With PERKEO II we determine the quantities A and B (during a measurement of B, C is determined as well). These can by obtained by measuring the emission asymmetry in the decay with respect to the neutron spin. That means, that more particles (electrons, neutrinos, protons) are emitted into one detector hemisphere that into the other.

Another interesting topic is the electron spectrum of the decay itself: From a high precision measurement one can obtain information about small effects such as the weak magnetism (as predicted by the Conserved Vector Current (CVC) hypothesis) or radiative corrections. These measurements will be possible with PERKEO III for the first time ever.

Physical Motivation: Standard Model Tests

The electron asymmetry is directly connected to lambda, the quotient of the axial- ga and vector-coupling gv constants. This is a very important quantity, governing many weak processes from particly physics to cosmology.

Furthermore, a measurement of A combined with the the neutron lifetime gives access to the first element Vud of the CKM-matrix; this matrix is assumed to be unitary within the Standard Model of Particle Physics. We were able to determine Vud with very high precision in 2000 and found a 2.6 sigma deviation from unitarity (2002, reference). Hence we repeated the A-measurement in spring 2004 to lower all errors significantly to clarify the situation. The results of this measurements will be published soon.

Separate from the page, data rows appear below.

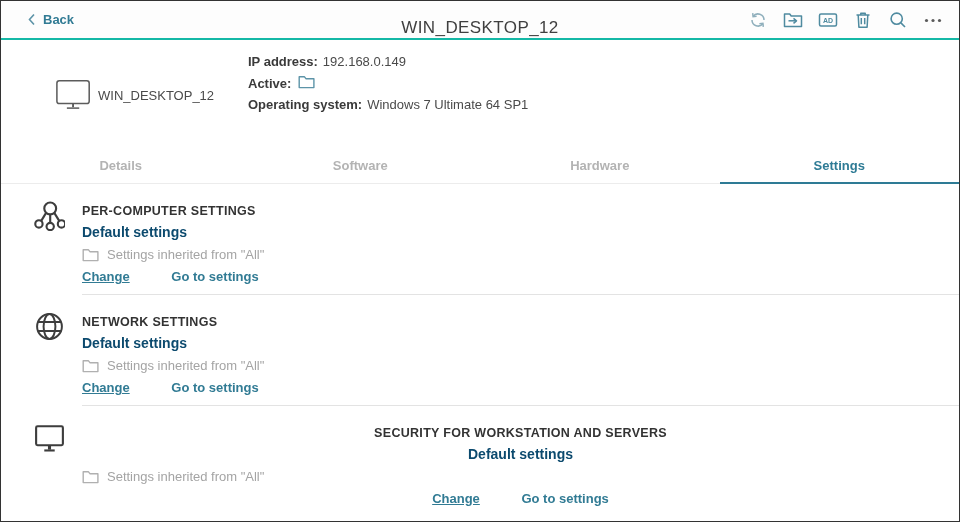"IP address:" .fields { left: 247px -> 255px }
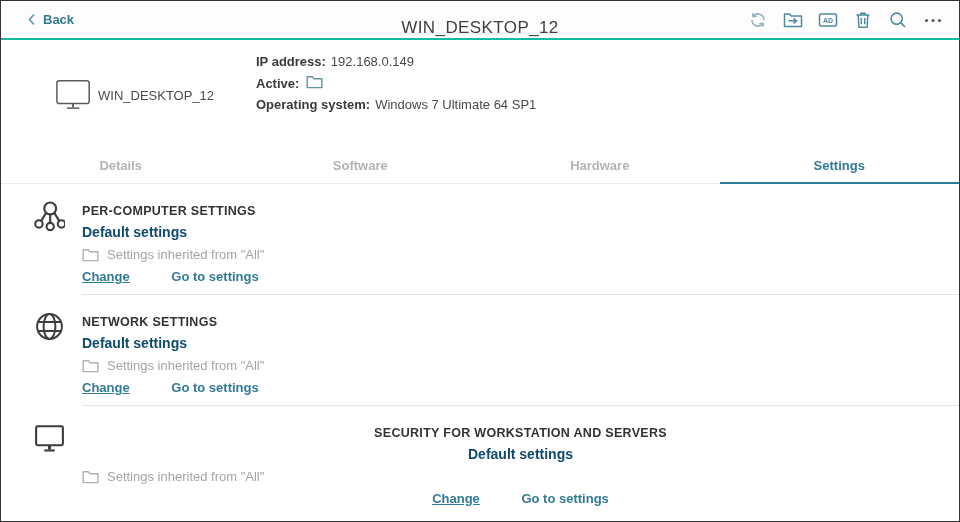"Active:" b { text: Active -> Back }
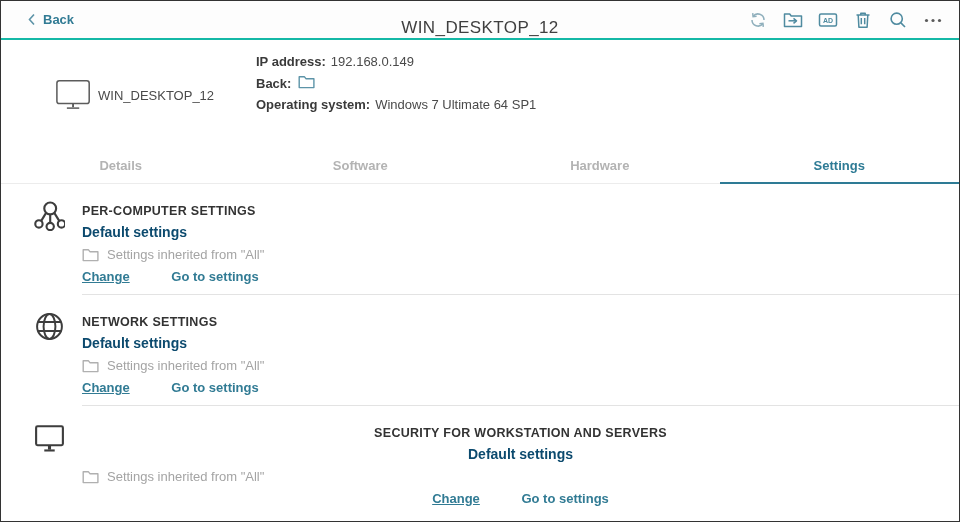"Software" div.tab { order: before "Hardware" -> after "Hardware" }
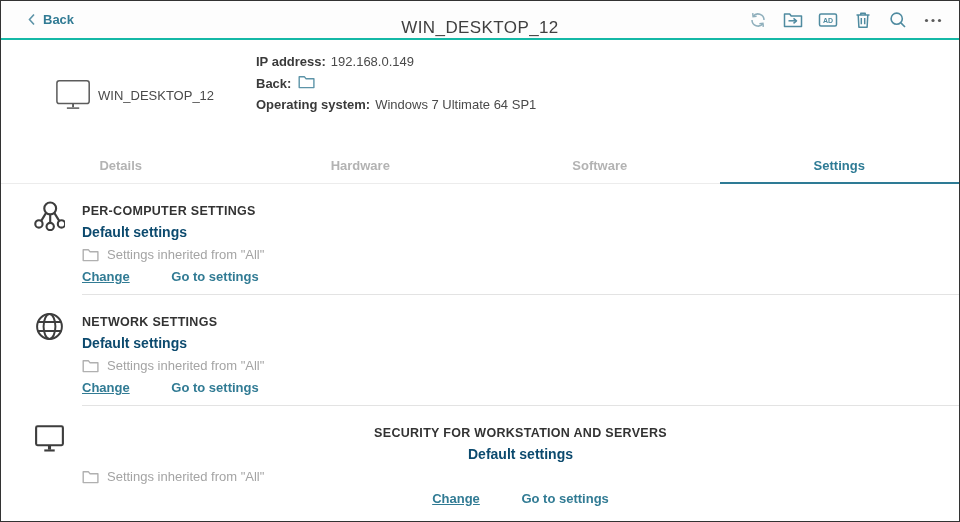"Settings" div.tab { text: Settings -> Directory }
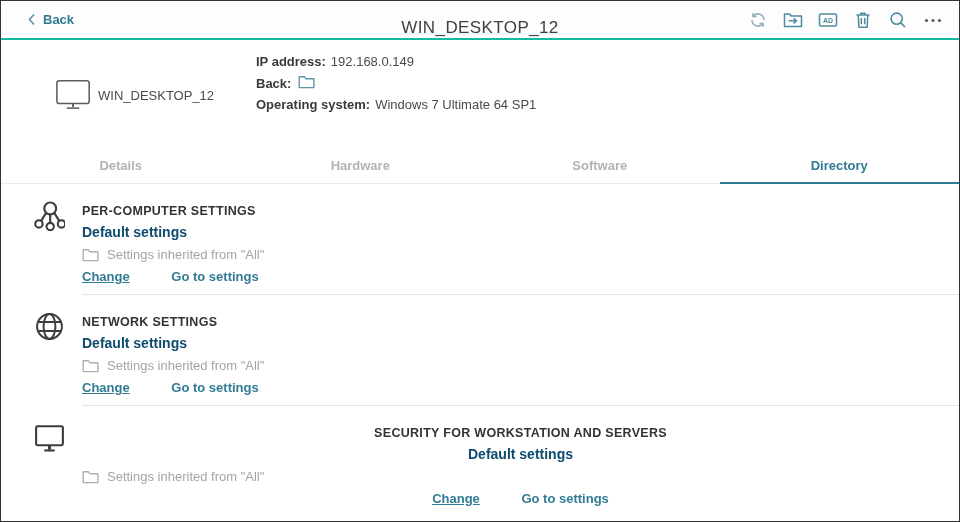"SECURITY FOR WORKSTATION AND SERVERS" .section.last { text-align: center -> none }
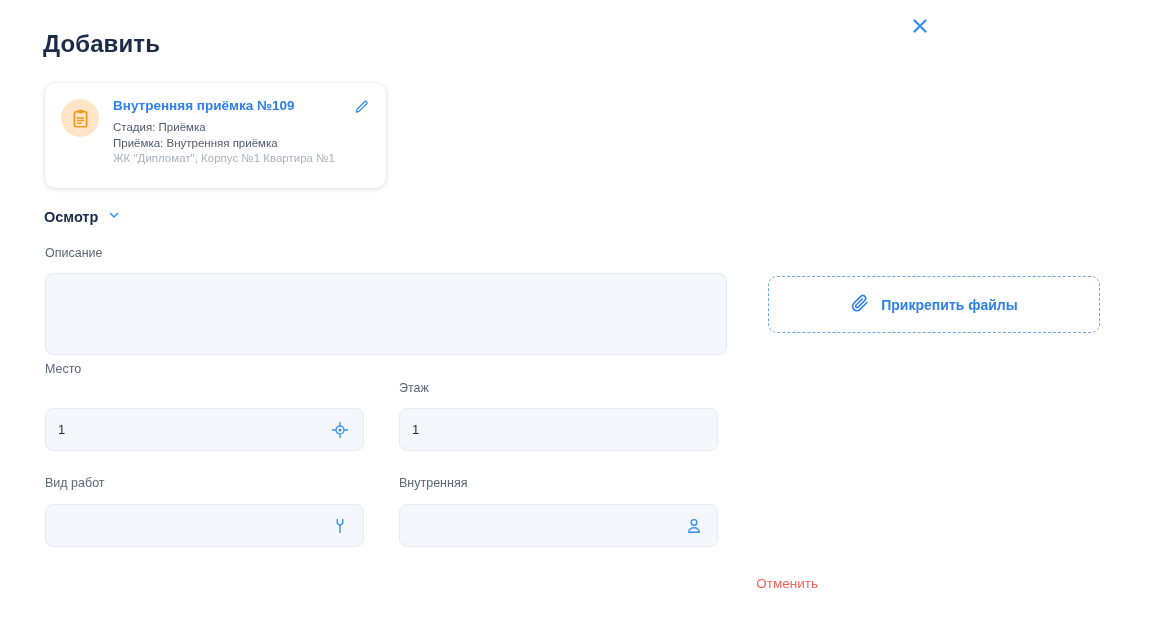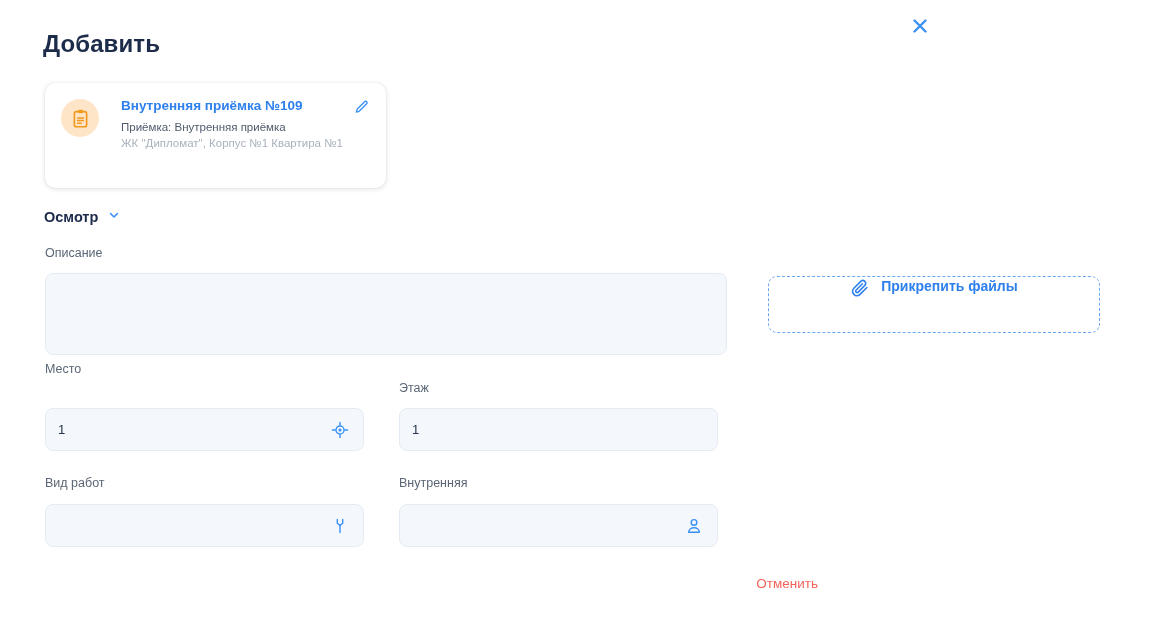"Внутренняя приёмка №109" .task-card { gap: 8px -> none }
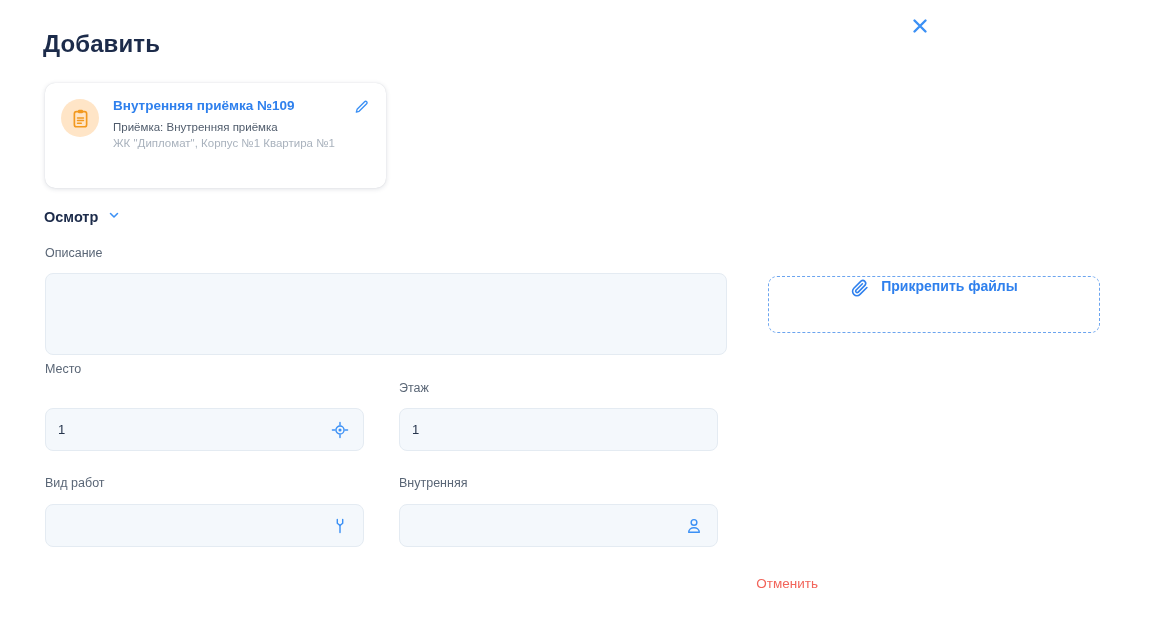"Стадия: Приёмка" div.task-line { html: none -> <div>Стадия: Приёмка</div> }
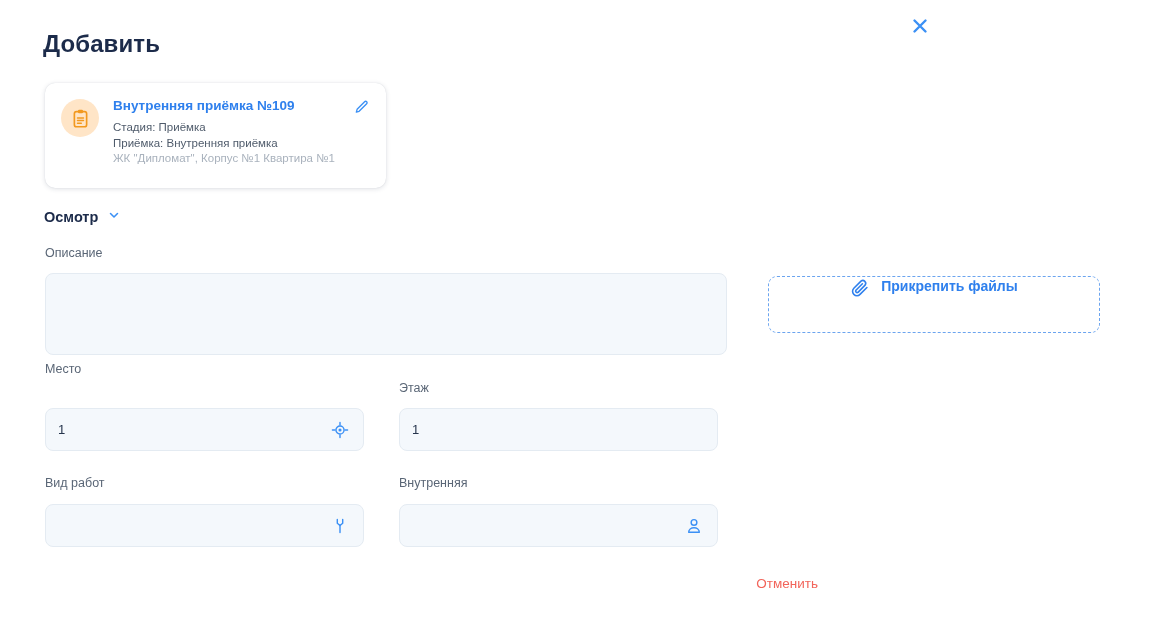"Прикрепить файлы" .attach-btn { align-items: none -> center }
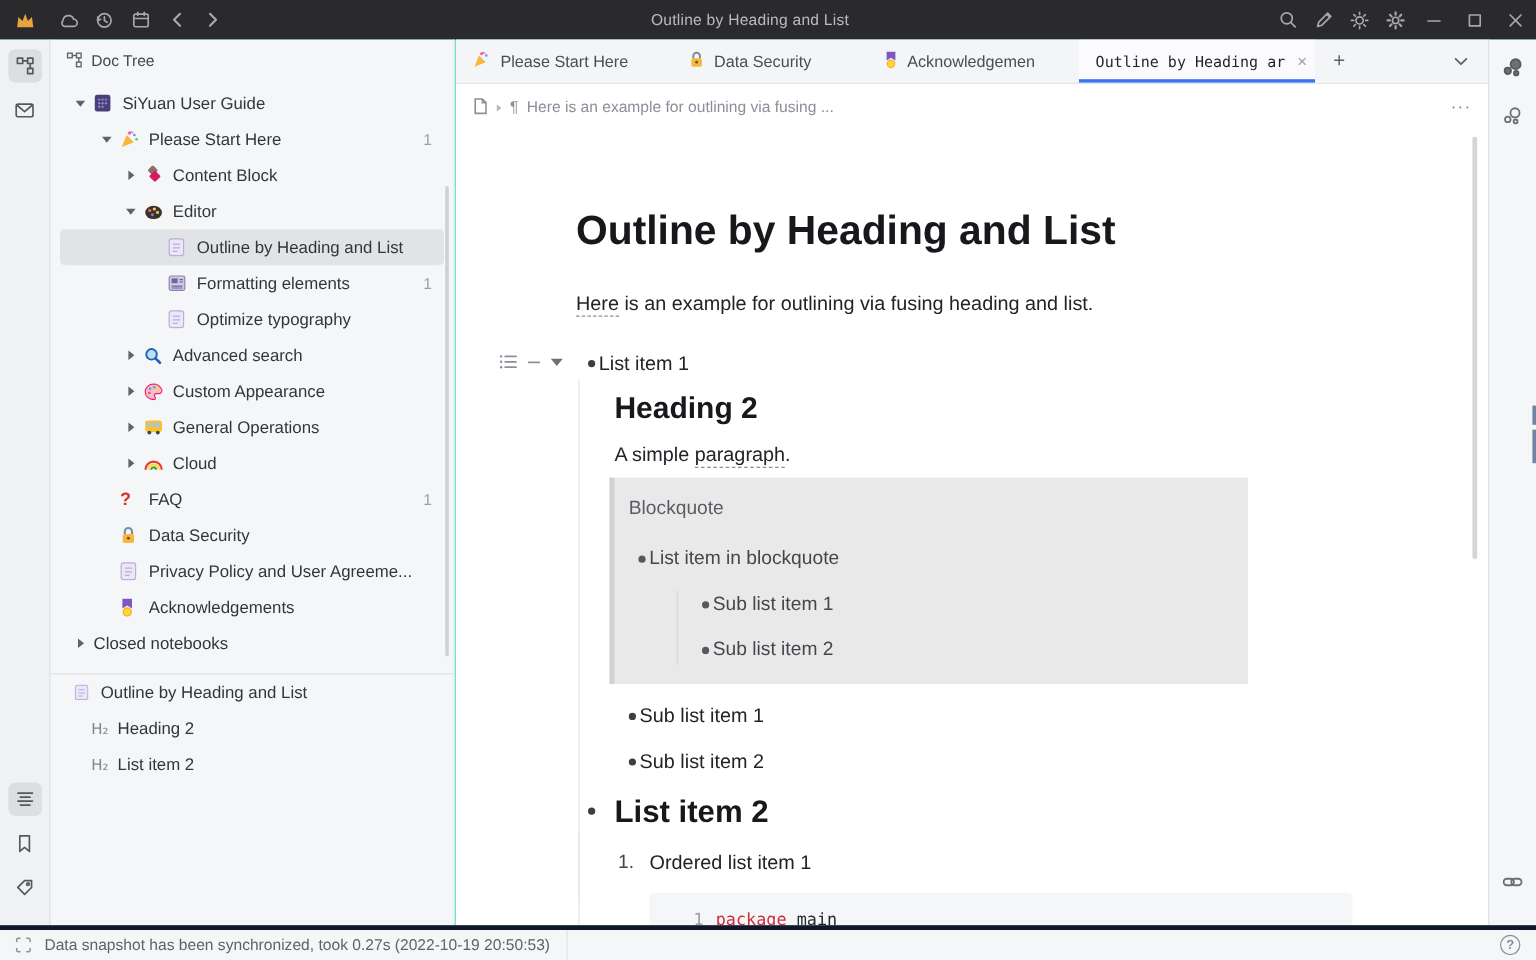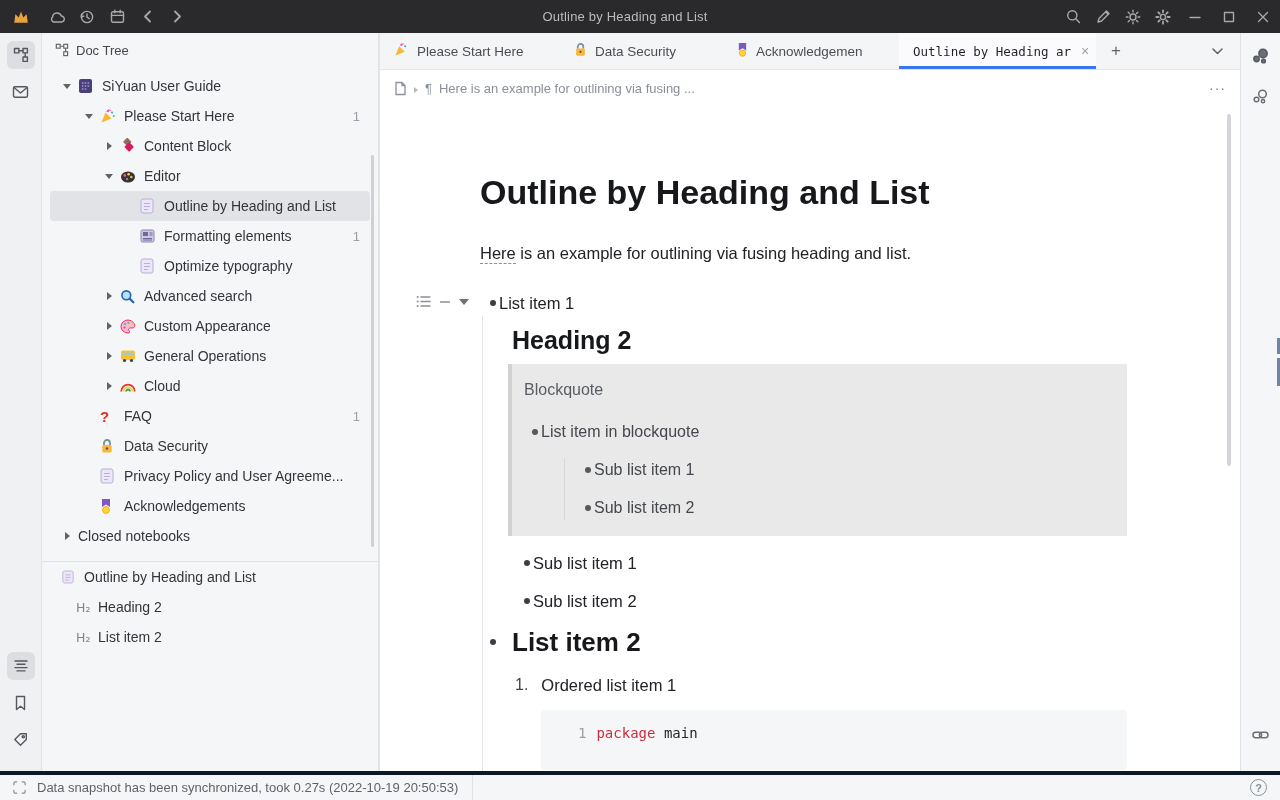"Outline by Heading and List" #window { background: #e5e5e5 -> #5eead4 }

The weak interaction is maximally parity violating (fully left handed) what cannot be explained within the Standard Model. The neutrino-asymmetry B is sensitive to possible right-handed currents that are proposed by some theoretical models. A measurement of the asymmetry B was performed at the Institut Laue-Langevin (ILL) from june to august 2004. The same experiment gives access to the Proton asymmetry C, an only very poorly known quantity, which is important for consistency cross checks between the correlation coefficients and for an independent determination of lambda.

Furthermore a new spectrometer (PERKEO III) to measure the correlation coefficients with even higher precision is assembled at the moment. A measurement of the weak magnetism in neutron decay is scheduled for winter 2006/2007. This small correction has never been measured in the neutron system and is another test of the Standard Model of Particle Physics and its CVC hypothesis.